# removing rafter ties: garage conversion



## neil_9

Hi,

I am in the process of converting my garage, and installing a fairly light weight first floor platform, for small amount of storage. Any suggestions will be most welcome. The main issue is how/if its possible to remove some rafter ties in order to make more space above the platform. 

Dimensions are as follows:
total garage size: 6 x 4.5 metres (20 x 15')
total platform area: 3 x 4.5 m (10 x 15')
The platform is only in half of the garage space. However, to make the space above the platform more usable, I will need to remove atleast 4 consecutive rafter ties. There are a total of 14 rafter ties across the entire garage, and 1 'massive' rafter tie in the middle of the garage (3x10'') which connects the main structural rafter, which in turn holds the purlin. The other 14 smaller rafter ties are 2 x 3'' timbers, and are spaced around 40cm apart (1'6'') on each rafter, i.e. one rafer tie for each rafter.
So my question is: is it possible to remove four of these smaller rafter ties? and what can I do to compensate?
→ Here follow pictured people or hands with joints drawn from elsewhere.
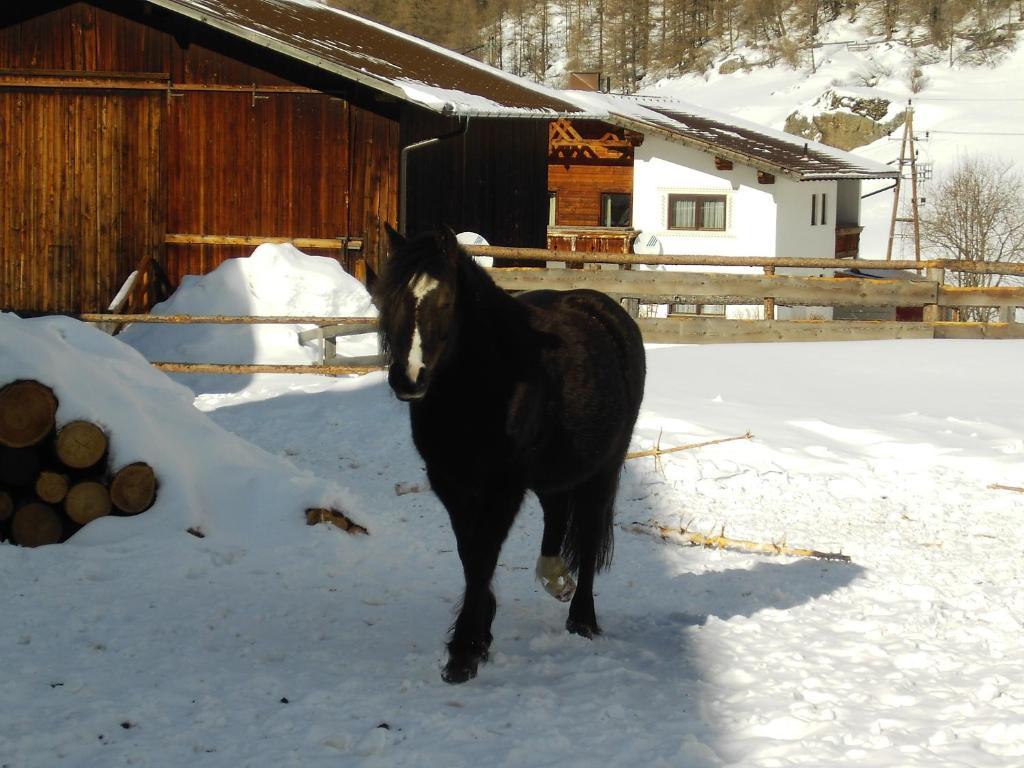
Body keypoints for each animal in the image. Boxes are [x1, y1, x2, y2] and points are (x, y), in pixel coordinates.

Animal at [376, 225, 647, 684]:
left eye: (444, 302)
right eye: (387, 298)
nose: (407, 379)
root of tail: (607, 310)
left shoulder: (502, 487)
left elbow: (483, 554)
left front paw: (465, 652)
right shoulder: (448, 481)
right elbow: (470, 555)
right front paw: (479, 632)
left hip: (603, 470)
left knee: (589, 537)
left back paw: (582, 618)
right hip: (556, 468)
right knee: (556, 512)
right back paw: (555, 579)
From what I understand, collar ties will not really help, but perhaps they will be better than nothing, and prevent the roof from sagging a little.

The other idea I had was to put in 'side legs' in place of the rafter ties, and also tie in the rafters to the purlin, thus preventing the rafters from slipping and losing it's 'triangularness'. These 'side legs' would connect from the platform to the purlin, so as to support the purlin, so as to counter-act the weight of the rafter above. The link to photo below sort of gives an indication of the 'side leg' approach:

http://t1.gstatic.com/images?q=tbn:...IV-Elc&t=1&usg=__a_nr24vwIeWzQoG7JuF9s_xX-pQ=

unfortunately, my floor joists do not connect to the rafters, thus cannot act as rafter ties, so I will need an alternative to supporting the rafters once I remove the rafter ties.





Other dimensions of this build are as follows ( platform timbers):
so far I have used two main beams to support the platform each 4.5m spans, using 2x9' timbers. These main beams are supported by the brick walls using joist hangers - each hanger can support 6.7kN, according to the manufacturer. On top of these spans I have laid (at 20cm intervals) 3m lengths of 2x3' timbers. On top of this is some plywood flooring. All in all, this is not a super strong structure, but I might re-inforce it if I need to take addtional load from the roof, if/when i take out some of my rafter ties. Only 4 rafter ties need to be taken out, so hopefully this won;t weaken the roof too much.

Many thanks for taking the time to read this post, and hope to hear back your suggestions,

Neil


----------